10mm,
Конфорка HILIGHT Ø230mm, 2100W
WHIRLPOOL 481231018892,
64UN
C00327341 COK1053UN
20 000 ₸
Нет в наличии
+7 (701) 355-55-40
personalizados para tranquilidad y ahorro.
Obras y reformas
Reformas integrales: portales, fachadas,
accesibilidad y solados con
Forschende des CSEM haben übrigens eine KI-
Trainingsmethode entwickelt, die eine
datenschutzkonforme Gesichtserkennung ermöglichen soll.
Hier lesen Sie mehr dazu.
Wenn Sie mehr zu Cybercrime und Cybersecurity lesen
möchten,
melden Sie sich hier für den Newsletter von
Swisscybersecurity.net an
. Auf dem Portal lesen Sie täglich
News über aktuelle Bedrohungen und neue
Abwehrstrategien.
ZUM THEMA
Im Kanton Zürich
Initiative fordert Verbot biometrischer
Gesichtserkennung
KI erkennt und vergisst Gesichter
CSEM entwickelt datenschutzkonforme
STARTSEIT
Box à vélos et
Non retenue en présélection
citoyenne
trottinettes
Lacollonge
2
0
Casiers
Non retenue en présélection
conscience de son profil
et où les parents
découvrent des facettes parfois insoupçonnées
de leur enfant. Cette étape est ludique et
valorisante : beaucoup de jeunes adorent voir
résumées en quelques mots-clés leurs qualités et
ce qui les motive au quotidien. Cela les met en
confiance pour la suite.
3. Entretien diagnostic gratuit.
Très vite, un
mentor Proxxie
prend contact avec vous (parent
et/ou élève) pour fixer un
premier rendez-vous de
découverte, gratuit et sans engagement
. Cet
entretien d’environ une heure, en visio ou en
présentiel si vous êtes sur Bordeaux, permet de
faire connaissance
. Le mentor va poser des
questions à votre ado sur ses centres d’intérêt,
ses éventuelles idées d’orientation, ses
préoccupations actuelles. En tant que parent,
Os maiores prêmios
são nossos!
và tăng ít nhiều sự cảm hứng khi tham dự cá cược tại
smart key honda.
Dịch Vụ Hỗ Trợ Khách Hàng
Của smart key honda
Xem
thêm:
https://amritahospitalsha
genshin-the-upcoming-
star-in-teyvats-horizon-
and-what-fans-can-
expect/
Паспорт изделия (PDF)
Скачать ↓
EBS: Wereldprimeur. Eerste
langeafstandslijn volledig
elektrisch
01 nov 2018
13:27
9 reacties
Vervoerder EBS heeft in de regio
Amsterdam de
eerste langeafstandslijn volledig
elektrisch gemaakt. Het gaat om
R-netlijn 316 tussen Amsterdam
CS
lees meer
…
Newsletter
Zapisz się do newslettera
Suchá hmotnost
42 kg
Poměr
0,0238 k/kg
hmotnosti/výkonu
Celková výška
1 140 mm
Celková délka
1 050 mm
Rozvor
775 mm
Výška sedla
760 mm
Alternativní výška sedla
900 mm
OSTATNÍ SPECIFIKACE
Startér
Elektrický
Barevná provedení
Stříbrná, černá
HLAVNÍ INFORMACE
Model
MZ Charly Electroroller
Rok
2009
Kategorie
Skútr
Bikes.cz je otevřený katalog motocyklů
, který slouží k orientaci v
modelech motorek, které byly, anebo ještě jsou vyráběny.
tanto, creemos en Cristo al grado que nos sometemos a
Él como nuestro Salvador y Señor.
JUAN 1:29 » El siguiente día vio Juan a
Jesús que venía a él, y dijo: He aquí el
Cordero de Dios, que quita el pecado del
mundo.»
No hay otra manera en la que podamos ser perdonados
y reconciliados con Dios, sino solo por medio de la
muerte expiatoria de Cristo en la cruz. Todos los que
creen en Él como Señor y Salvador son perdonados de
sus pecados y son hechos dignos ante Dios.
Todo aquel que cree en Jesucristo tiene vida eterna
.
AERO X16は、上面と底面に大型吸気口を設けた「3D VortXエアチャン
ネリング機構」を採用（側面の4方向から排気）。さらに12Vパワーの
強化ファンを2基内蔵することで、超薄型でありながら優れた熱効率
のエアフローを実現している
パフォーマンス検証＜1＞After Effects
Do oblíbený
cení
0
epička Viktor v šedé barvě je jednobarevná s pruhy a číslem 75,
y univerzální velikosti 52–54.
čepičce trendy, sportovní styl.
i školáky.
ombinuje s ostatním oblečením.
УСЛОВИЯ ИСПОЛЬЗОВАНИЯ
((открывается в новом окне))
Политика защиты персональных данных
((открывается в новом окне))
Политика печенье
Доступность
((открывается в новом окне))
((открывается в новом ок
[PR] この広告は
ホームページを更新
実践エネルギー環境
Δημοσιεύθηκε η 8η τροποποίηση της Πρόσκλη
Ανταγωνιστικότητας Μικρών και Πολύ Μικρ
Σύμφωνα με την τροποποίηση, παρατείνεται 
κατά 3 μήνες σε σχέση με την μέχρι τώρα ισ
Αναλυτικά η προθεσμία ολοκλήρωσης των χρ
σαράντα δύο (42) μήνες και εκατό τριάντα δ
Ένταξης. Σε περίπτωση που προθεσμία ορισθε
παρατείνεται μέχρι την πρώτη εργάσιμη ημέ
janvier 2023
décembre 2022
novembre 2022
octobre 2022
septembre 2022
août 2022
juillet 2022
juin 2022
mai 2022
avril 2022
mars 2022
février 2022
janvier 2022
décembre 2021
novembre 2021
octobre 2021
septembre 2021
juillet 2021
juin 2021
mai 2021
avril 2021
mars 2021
====
Pull out every line of the material above that contains the word "Dios", matching case.

* **Solution for this task**
Cordero de Dios, que quita el pecado del
y reconciliados con Dios, sino solo por medio de la
sus pecados y son hechos dignos ante Dios.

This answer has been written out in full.